INPUT DATA: Begin
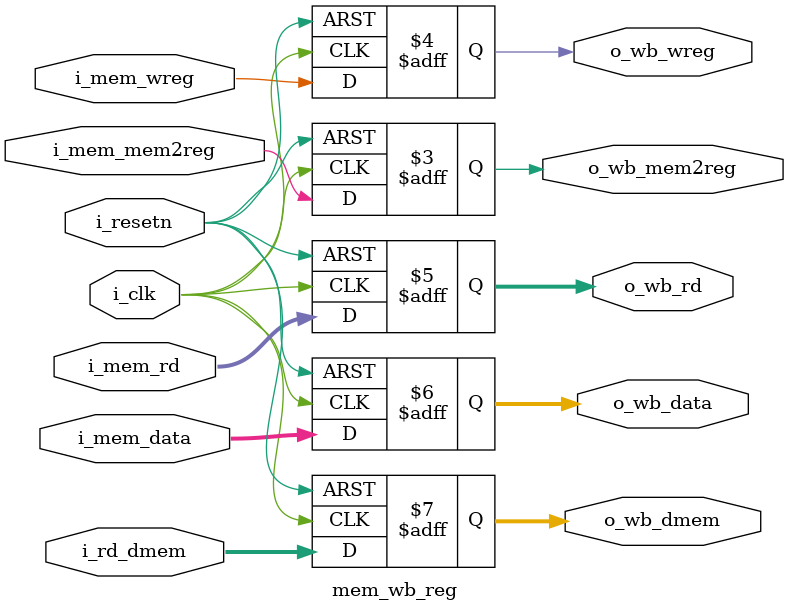
<source format=v>
`timescale 1ns / 1ps

module mem_wb_reg(
    input wire i_clk, i_resetn, 
    // Control signals from MEM stage
    input wire i_mem_mem2reg, i_mem_wreg, 
    // Data from MEM stage
    input wire [4:0] i_mem_rd,
    input wire [31:0] i_mem_data, i_rd_dmem,
    // Control signals to WB stage
    output reg o_wb_mem2reg, o_wb_wreg,
    // Data to WB stage
    output reg [4:0] o_wb_rd,
    output reg [31:0] o_wb_data, o_wb_dmem
);

    always @(posedge i_clk or negedge i_resetn)
    begin
        if(!i_resetn)
        begin
        // Control signals
        o_wb_mem2reg <= 0;
        o_wb_wreg    <= 0;
        // Data signals
        o_wb_data    <= 'b0;
        o_wb_rd      <= 'b0; 
        o_wb_dmem    <= 'b0;
        end

        else
        begin
        // Control signals
        o_wb_mem2reg <= i_mem_mem2reg;
        o_wb_wreg    <= i_mem_wreg;
        // Data signals
        o_wb_data    <= i_mem_data;
        o_wb_rd      <= i_mem_rd; 
        o_wb_dmem    <= i_rd_dmem;
        end
    end

endmodule

</source>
INPUT DATA: End
_TASK INSTRUCTIONS_:
Starting with the line that contains "signals from MEM stage", copy each line through the end of the data exactly, and leave out all earlier lines.

_SOLUTION TO THIS PROBLEM_:
    // Control signals from MEM stage
    input wire i_mem_mem2reg, i_mem_wreg, 
    // Data from MEM stage
    input wire [4:0] i_mem_rd,
    input wire [31:0] i_mem_data, i_rd_dmem,
    // Control signals to WB stage
    output reg o_wb_mem2reg, o_wb_wreg,
    // Data to WB stage
    output reg [4:0] o_wb_rd,
    output reg [31:0] o_wb_data, o_wb_dmem
);

    always @(posedge i_clk or negedge i_resetn)
    begin
        if(!i_resetn)
        begin
        // Control signals
        o_wb_mem2reg <= 0;
        o_wb_wreg    <= 0;
        // Data signals
        o_wb_data    <= 'b0;
        o_wb_rd      <= 'b0; 
        o_wb_dmem    <= 'b0;
        end

        else
        begin
        // Control signals
        o_wb_mem2reg <= i_mem_mem2reg;
        o_wb_wreg    <= i_mem_wreg;
        // Data signals
        o_wb_data    <= i_mem_data;
        o_wb_rd      <= i_mem_rd; 
        o_wb_dmem    <= i_rd_dmem;
        end
    end

endmodule

</source>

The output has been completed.